I have a lot of tiny eggplants in my garden, that don't seem like they want to grow any bigger. So I went searching for a recipe.
I found the basis for this online - simply stuff baby eggplant with garlic, drizzle with olive oil, and roast. I had some other fresh garden vegetables and of course need to tweak everything anyway. This is the result!
* 6 baby or small eggplants
* 1 lemon, sliced thin
* 3 cloves garlic, sliced thin
* 2 tomatoes, large dice *or* 20 cherry tomatoes, halved
* 1 large or 2 small bell peppers. large dice
* 6 basil leaves, cut in half
* 2 tsp. capers
* 1/4 cup kalamata olives, pitted and halved
* 1 tsp. sea salt
* 1/2 tsp freshly ground black pepper
* 1/4 cup olive oil
* juice of 1 lemon
* 1/3 cup feta cheese
Lightly grease a 9x13 baking pan. Preheat oven to 400 degrees.

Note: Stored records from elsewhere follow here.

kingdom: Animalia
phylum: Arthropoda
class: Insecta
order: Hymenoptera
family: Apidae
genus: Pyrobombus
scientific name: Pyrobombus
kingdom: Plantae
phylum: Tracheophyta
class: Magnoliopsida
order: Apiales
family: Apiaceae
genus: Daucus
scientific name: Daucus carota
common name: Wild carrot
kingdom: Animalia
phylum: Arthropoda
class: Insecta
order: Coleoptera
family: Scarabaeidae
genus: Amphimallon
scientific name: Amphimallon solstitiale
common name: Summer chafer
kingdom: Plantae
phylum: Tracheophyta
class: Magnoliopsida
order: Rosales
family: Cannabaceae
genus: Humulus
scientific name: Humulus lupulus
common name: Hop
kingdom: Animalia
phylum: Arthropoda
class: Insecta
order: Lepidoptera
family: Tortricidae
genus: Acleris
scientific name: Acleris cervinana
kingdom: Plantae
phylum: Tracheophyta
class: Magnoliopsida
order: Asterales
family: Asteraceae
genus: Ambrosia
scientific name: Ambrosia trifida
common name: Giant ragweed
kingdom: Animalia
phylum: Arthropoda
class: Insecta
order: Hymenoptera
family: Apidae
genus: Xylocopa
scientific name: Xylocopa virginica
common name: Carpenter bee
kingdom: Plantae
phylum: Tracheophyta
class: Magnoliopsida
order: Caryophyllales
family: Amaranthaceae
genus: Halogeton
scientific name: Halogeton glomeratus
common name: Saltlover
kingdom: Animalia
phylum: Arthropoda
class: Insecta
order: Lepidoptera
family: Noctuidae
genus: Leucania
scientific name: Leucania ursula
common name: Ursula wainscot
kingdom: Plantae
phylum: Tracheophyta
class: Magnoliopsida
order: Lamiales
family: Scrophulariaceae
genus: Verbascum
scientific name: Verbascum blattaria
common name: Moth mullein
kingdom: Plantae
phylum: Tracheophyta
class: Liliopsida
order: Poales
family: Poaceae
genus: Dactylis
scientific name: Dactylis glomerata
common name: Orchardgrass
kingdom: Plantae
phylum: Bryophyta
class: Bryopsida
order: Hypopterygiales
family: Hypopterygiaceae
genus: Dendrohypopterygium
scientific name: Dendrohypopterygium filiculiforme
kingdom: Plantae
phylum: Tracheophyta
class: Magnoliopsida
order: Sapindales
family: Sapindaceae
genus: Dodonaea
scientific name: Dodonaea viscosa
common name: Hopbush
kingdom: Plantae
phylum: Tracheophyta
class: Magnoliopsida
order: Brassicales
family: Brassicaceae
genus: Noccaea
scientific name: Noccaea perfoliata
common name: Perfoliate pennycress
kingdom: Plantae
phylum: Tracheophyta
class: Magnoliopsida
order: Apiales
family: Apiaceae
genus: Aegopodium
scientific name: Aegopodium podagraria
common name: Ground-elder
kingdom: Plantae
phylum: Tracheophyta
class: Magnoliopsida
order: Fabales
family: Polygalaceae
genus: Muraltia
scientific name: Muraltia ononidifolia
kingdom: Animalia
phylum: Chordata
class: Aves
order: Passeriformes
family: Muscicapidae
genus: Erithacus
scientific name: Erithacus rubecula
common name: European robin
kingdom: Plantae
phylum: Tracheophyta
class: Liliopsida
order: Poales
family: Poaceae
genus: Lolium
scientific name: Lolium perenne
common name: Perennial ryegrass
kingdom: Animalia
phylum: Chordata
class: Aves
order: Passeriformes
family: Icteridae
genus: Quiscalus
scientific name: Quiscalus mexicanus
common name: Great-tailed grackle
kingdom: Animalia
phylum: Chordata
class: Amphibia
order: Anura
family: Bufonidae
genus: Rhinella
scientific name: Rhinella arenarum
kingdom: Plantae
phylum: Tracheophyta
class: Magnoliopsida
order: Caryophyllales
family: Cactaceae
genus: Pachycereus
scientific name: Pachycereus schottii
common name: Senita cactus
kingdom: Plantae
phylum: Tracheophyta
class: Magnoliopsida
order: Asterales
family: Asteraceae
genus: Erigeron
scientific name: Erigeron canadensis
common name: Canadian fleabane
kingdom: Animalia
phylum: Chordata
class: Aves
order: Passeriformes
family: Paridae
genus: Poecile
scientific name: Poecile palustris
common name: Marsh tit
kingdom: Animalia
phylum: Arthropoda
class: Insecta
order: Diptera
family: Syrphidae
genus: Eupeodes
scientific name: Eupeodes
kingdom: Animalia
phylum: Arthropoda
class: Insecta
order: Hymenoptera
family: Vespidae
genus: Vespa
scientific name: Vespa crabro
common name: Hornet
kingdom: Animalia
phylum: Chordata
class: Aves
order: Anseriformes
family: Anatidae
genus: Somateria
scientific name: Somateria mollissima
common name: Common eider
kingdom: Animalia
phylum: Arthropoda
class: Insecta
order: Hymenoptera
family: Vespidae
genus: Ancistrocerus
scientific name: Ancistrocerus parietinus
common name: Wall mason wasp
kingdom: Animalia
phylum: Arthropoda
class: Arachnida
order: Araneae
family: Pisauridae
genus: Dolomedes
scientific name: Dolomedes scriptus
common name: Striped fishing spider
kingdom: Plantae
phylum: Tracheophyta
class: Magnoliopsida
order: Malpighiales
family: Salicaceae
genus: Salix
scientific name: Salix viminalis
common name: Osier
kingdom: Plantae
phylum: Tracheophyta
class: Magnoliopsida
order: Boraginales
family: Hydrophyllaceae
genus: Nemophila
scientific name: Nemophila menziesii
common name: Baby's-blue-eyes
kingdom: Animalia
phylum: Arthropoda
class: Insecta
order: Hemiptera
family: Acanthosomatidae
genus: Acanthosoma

Slice each eggplant in half lengthwise, not cutting all the way through. Stuff the garlic, basil and sliced lemon into the slits. Arrange in pan. Arrange remaining vegetables evenly around the eggplants. Sprinkle with capers. Drizzle the olive oil and lemon over all, then season with salt and pepper.
Cover pan with foil and roast, basting frequently with pan juices, for about 40 minutes. Remove the foil for the last 10 minutes.
Serve with pan juices, topped with feta cheese.
** Using different colors of tomatoes and peppers looks beautiful!